CONSIGNE A
Selon le passage fourni sur la monnaie, jusqu'en quelle année l'altération graduelle de la monnaie s'est-elle poursuivie en Espagne ?

━━ PASSAGE FOURNI

Ce mode de procéder amenait nécessairement la thésaurisation de la monnaie, — ce qui détruisait son utilité, tandis que sa valeur augmentait. Plus qu’aucun autre pays en Europe, la France s’est distinguée par les exactions de ses vendeurs de monnaie, tous gens dont les opérations tendaient à accroître l’empire des accumulations du passé sur les travailleurs du présent. De là vint qu’il n’exista que si peu de crédit, — que le taux, pour l’usage de la monnaie, a été si régulièrement exorbitant, — et qu’une hideuse misère fut la compagne de tant de magnificences. Centralisation, splendeur, pauvreté et faiblesse, sont compagnes intimes ; — c’est un fait dont la vérité est attestée à chaque page de l’histoire, et surtout dans les pages qui racontent l’histoire de France et l’histoire d’Espagne ; dans le dernier de ces pays, l’altération graduelle de la monnaie continue jusqu’en 1786.

Telle fut aussi la marche des affaires en Écosse : — la monnaie du royaume y subit falsification telle que la livre d’Écosse ne représente aujourd’hui que le trente-sixième de son poids originel.

━━━━
━━ DONNÉES D'ENTRÉE

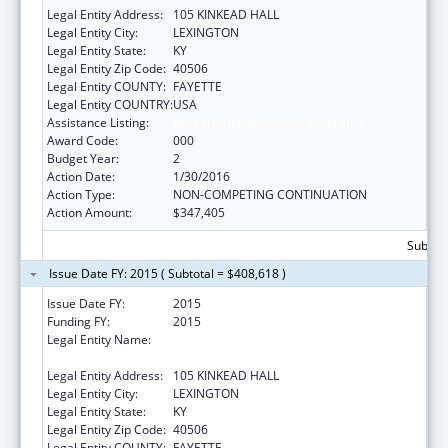
Legal Entity Address:
105 KINKEAD HALL
Legal Entity City:
LEXINGTON
Legal Entity State:
KY
Legal Entity Zip Code:
40506
Legal Entity COUNTY:
FAYETTE
Legal Entity COUNTRY:
USA
Assistance Listing:
Research Infrastructure Programs
Award Code:
000
Budget Year:
2
Action Date:
1/30/2016
Action Type:
NON-COMPETING CONTINUATION
Action Amount:
$347,405
Subtota
Issue Date FY: 2015 ( Subtotal = $408,618 )
Issue Date FY:
2015
Funding FY:
2015
Legal Entity Name:
UNIVERSITY OF KENTUCKY, RESEARCH
FOUNDATION
Legal Entity Address:
105 KINKEAD HALL
Legal Entity City:
LEXINGTON
Legal Entity State:
KY
Legal Entity Zip Code:
40506
Legal Entity COUNTY:
FAYETTE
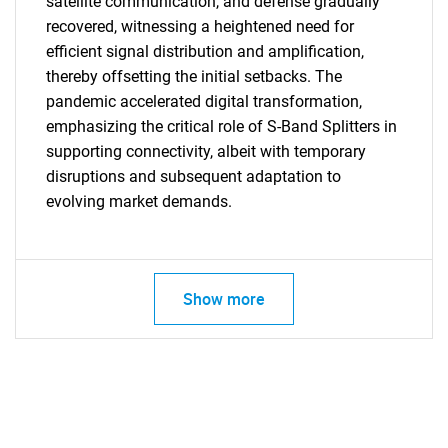
satellite communication, and defense gradually
recovered, witnessing a heightened need for
efficient signal distribution and amplification,
thereby offsetting the initial setbacks. The
pandemic accelerated digital transformation,
emphasizing the critical role of S-Band Splitters in
supporting connectivity, albeit with temporary
disruptions and subsequent adaptation to
evolving market demands.
SEARCH
Show more
What are you looking
for?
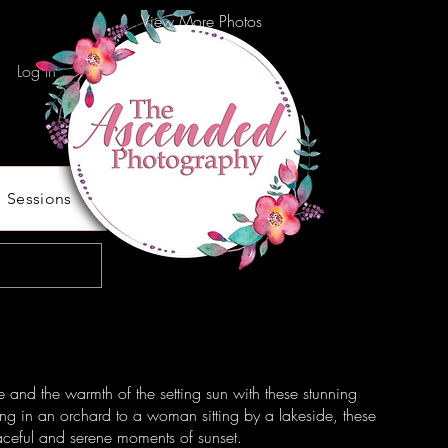
View More Photos
Log In
Sessions
e and the warmth of the setting sun with these stunning
ng in an orchard to a woman sitting by a lakeside, these
ceful and serene moments of sunset.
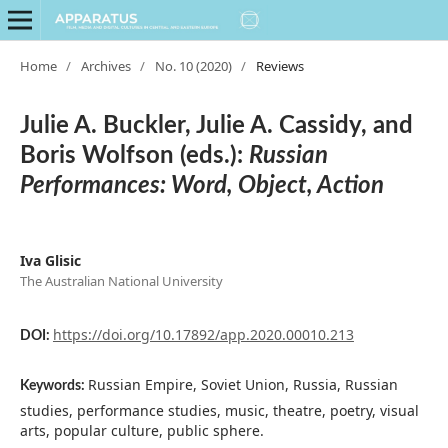
Home
/
Archives
/
No. 10 (2020)
/
Reviews
Julie A. Buckler, Julie A. Cassidy, and
Boris Wolfson (eds.):
Russian
Performances: Word, Object, Action
Iva Glisic
The Australian National University
https://doi.org/10.17892/app.2020.00010.213
DOI:
Russian Empire, Soviet Union, Russia, Russian
Keywords:
studies, performance studies, music, theatre, poetry, visual
arts, popular culture, public sphere.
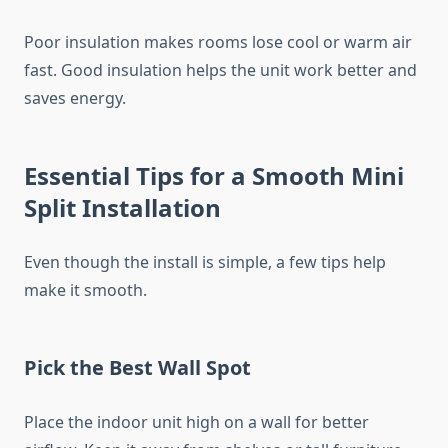
Poor insulation makes rooms lose cool or warm air
fast. Good insulation helps the unit work better and
saves energy.
Essential Tips for a Smooth Mini
Split Installation
Even though the install is simple, a few tips help
make it smooth.
Pick the Best Wall Spot
Place the indoor unit high on a wall for better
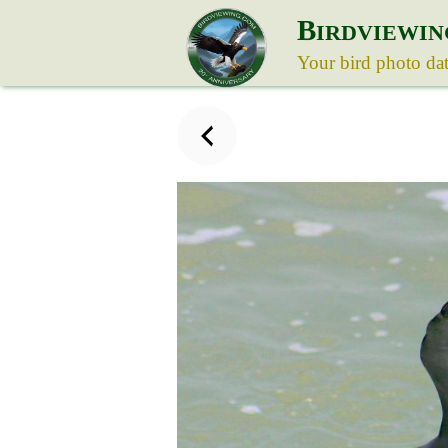
B
IRDVIEWIN
Your bird photo da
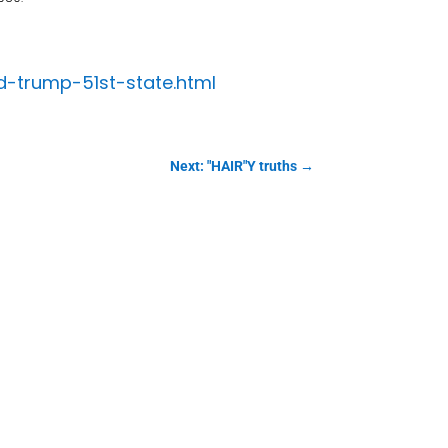
ld-trump-51st-state.html
Next: "HAIR"Y truths
→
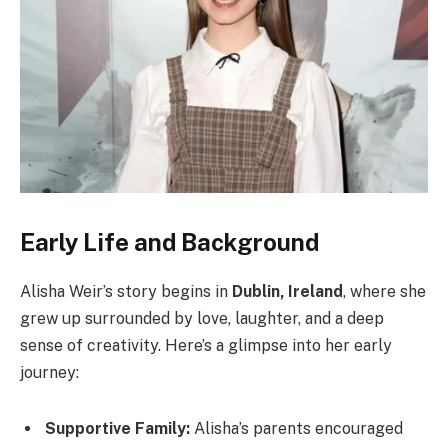
Early Life and Background
Alisha Weir’s story begins in
Dublin, Ireland
, where she
grew up surrounded by love, laughter, and a deep
sense of creativity. Here’s a glimpse into her early
journey:
Supportive Family:
Alisha’s parents encouraged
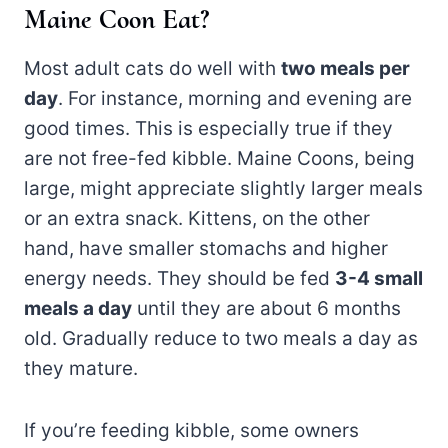
Maine Coon Eat?
Most adult cats do well with
two meals per
day
. For instance, morning and evening are
good times. This is especially true if they
are not free-fed kibble. Maine Coons, being
large, might appreciate slightly larger meals
or an extra snack. Kittens, on the other
hand, have smaller stomachs and higher
energy needs. They should be fed
3-4 small
meals a day
until they are about 6 months
old. Gradually reduce to two meals a day as
they mature.
If you’re feeding kibble, some owners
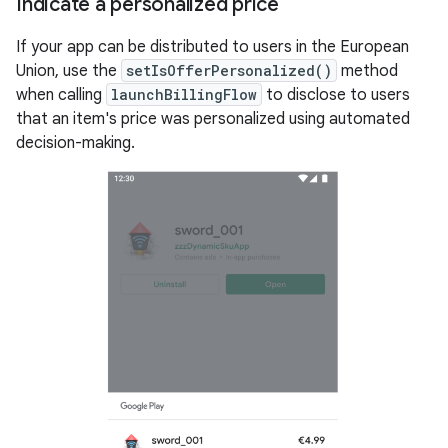
Indicate a personalized price
If your app can be distributed to users in the European
Union, use the
setIsOfferPersonalized()
method
when calling
launchBillingFlow
to disclose to users
that an item's price was personalized using automated
decision-making.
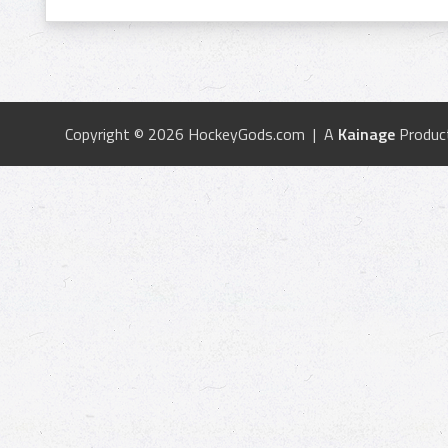
Copyright © 2026 HockeyGods.com | A
Kainage
Produc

━━━━

CONSIGNE B
Recopiez à l'identique la partie de la liste qui commence à la ligne contenant « ld-trump-51st-state.html » et va jusqu'à la fin de la liste, ces deux bornes comprises. Laissez les images de côté.

RÉPONSE A
Jusqu'en 1786.

RÉPONSE B
ld-trump-51st-state.html
Next: "HAIR"Y truths
→
Early Life and Background
Alisha Weir’s story begins in
Dublin, Ireland
, where she
grew up surrounded by love, laughter, and a deep
sense of creativity. Here’s a glimpse into her early
journey:
Supportive Family:
Alisha’s parents encouraged
Maine Coon Eat?
Most adult cats do well with
two meals per
day
. For instance, morning and evening are
good times. This is especially true if they
are not free-fed kibble. Maine Coons, being
large, might appreciate slightly larger meals
or an extra snack. Kittens, on the other
hand, have smaller stomachs and higher
energy needs. They should be fed
3-4 small
meals a day
until they are about 6 months
old. Gradually reduce to two meals a day as
they mature.
If you’re feeding kibble, some owners
Indicate a personalized price
If your app can be distributed to users in the European
Union, use the
setIsOfferPersonalized()
method
when calling
launchBillingFlow
to disclose to users
that an item's price was personalized using automated
decision-making.
Copyright © 2026 HockeyGods.com | A
Kainage
Produc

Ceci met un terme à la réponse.